[[ Supplied records, beginning ]]
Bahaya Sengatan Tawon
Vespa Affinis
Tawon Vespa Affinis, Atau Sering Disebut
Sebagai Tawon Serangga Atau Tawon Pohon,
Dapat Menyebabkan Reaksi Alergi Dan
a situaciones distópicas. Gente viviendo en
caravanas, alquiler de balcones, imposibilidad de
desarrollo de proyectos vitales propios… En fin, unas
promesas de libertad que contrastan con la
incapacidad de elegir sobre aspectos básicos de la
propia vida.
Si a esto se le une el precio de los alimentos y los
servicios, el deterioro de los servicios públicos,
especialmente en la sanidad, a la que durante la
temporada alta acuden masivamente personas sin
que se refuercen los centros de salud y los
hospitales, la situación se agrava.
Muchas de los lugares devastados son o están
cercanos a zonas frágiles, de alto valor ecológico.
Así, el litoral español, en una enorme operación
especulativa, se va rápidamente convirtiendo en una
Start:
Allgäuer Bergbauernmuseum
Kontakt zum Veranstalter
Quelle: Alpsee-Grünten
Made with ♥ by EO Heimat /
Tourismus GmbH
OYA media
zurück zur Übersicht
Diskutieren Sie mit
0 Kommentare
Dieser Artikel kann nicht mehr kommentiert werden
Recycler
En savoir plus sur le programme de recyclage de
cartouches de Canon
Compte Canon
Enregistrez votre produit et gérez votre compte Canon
[[ Supplied records, end ]]
[[ Supplied records, beginning ]]
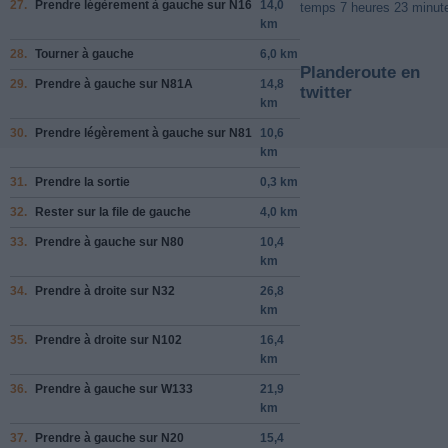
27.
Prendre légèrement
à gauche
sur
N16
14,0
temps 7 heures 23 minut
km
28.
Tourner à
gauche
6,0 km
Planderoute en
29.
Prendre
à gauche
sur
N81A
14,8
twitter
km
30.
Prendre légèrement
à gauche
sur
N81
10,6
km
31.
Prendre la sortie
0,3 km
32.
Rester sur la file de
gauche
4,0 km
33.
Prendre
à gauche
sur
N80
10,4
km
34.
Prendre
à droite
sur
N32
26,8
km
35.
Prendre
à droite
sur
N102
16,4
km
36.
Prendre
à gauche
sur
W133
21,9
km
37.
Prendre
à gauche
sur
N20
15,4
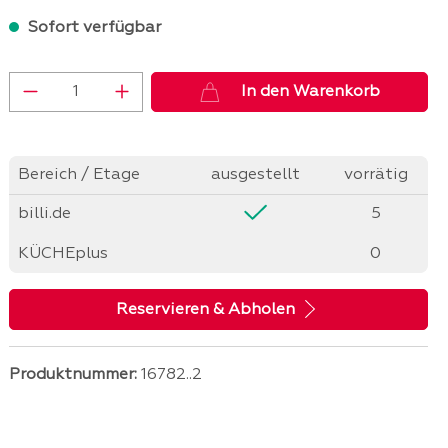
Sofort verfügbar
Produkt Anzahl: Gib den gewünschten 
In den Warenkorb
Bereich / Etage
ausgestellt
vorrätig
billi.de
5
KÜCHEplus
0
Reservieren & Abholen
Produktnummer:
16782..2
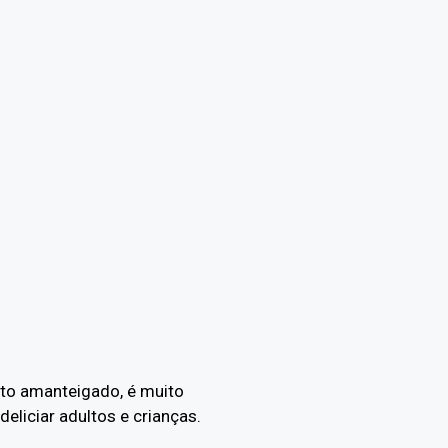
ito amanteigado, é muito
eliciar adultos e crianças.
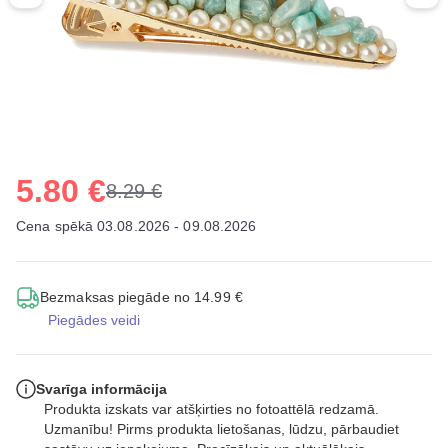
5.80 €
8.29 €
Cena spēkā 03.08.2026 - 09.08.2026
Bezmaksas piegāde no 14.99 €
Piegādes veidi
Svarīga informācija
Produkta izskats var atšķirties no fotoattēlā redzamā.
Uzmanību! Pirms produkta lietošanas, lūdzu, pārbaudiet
[[ Supplied records, end ]]
(What is required):
Your answer should consist only of the lines above between the line holding "Bahaya Sengatan Tawon" and the line holding "desarrollo de proyectos", inclusive, each transcribed exactly.

(Response box):
Bahaya Sengatan Tawon
Vespa Affinis
Tawon Vespa Affinis, Atau Sering Disebut
Sebagai Tawon Serangga Atau Tawon Pohon,
Dapat Menyebabkan Reaksi Alergi Dan
a situaciones distópicas. Gente viviendo en
caravanas, alquiler de balcones, imposibilidad de
desarrollo de proyectos vitales propios… En fin, unas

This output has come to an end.